Python Set-up Tutorial and Workshop
- It's EASY.
- Python is a well-designed high level language with a large standard library and an extensive ecosystem of 3rd party libraries.
- It's READABLE.
- Readability of code is important. Python is designed to force you to write readable code.
- It can be fun to write obscure, clever code. It feels like solving a puzzle. You should almost always fight this impulse.
- Collaborators (especially your most frequent collaborator - your future self) will thank you.
- It's FREE.
- You can use Python on any machine, anywhere, without any licensing constraints.

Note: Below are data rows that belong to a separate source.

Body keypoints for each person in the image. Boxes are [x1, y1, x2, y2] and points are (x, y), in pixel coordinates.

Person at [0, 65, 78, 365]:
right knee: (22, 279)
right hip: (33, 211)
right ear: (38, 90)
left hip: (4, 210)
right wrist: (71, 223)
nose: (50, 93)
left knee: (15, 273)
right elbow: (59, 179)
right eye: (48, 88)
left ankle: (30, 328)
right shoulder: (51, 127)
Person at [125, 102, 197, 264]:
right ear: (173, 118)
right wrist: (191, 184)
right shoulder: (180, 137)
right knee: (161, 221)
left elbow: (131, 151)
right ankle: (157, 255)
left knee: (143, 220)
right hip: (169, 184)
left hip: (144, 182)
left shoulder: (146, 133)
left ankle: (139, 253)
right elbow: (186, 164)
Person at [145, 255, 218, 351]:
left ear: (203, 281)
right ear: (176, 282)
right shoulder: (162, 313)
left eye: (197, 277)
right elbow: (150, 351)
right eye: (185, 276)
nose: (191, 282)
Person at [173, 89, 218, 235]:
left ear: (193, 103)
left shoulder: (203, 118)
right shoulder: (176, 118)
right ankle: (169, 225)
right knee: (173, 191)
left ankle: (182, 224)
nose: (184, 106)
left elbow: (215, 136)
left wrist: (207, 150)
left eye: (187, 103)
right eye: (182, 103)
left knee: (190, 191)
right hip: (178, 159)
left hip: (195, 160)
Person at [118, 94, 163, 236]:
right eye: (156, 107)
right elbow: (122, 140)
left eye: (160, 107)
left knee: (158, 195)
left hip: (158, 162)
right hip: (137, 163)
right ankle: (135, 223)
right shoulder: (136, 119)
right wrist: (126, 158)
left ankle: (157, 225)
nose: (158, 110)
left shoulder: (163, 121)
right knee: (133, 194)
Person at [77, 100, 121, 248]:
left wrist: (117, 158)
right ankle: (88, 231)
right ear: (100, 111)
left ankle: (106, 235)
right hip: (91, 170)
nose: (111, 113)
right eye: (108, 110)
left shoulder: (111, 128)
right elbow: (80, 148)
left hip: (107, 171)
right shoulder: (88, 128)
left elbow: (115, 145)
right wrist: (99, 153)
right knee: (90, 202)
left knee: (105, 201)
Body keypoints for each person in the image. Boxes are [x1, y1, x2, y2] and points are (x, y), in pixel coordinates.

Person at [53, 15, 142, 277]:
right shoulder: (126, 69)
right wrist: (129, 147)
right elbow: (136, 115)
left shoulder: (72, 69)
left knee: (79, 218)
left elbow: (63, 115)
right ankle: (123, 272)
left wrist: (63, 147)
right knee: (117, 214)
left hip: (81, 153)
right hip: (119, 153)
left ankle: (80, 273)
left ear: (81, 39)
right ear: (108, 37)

Why IPython Notebook server?
- Good for learning
- The user doesn't have to install anything or set anything up.
- It provides convenient access to documentation.
- Great for sharing
- It provides a centralized place to share code with each other.
- Notebooks with integrated plots and text/LaTeX annotation are a great way to tell a story.
- Data and package distribution
- We can make large datasets available without you needing to download anything.
- We can manage the installation of any needed packages.
For most of class today, we will be using the class IPython server through a browser, but towards the end of class, it will be useful to have Python installed on your local machine.
If you are running Linux or OS/X, you almost certainly already do. Type 'python --version' at a command line to confirm.
If you are running Windows, you can download and install Python from http://www.python.org/ftp/python/2.7.6/python-2.7.6.msi
Go to http://rosalind.info and create an account. (A convenient way to do this is to click 'Log in' and use an OpenID like a Google account.)
If you are have never used Python before or just want some review
Start with Rosalind's Python tutorial excercises:
- Installing Python - We need to do this problem because the website won't give us access to the rest until we do. Ignore the contents of the 'click to expand' box for this one.
- Variables and Some Arithmetic
- Strings and Lists
- Conditions and Loops
- Dictionaries - Notice that we skipped 'Working with Files' for now.
If you are already comfortable in Python
Jump straight into some basic bioinformatics:
- Counting DNA Nucleotides
- Transcribing DNA into RNA
- Complementing a Strand of DNA
- Counting Point Mutations - Use the built-in function zip() in your code.
- Finding a Motif in DNA - For extra challenge: use the re module. How do you deal with overlapping motifs?
- Translating RNA into Protein
- Hints for 6
- Use the Biopython module, which is already installed on the class server.
- For guidance, execute "from Bio.Seq import Seq", then "Seq?" and "Seq.translate?".
- The remaining problems are best done using Python installed on your local machine instead of through the browser.
- Enumerating Gene Orders - Use a function from the itertools module in your code.
- Computing GC Content
- Rosalind: Finding a Protein Motif
- Hints for 8
- In your 'Computing GC Content' code, separate the FASTA parsing functionality into a function. Import this file into your current code as a module and use it to do your fasta parsing. Some guidance: modules and __name__ == 'main' idiom.
- Use the urllib module to read data from the web.
- Use the re module to do the motif finding. (Note: some approaches to this will have to take extra care to make sure overlapping motifs can be found.)
Note: these are a non-interactive snapshot of notebooks that you can also find on the class server.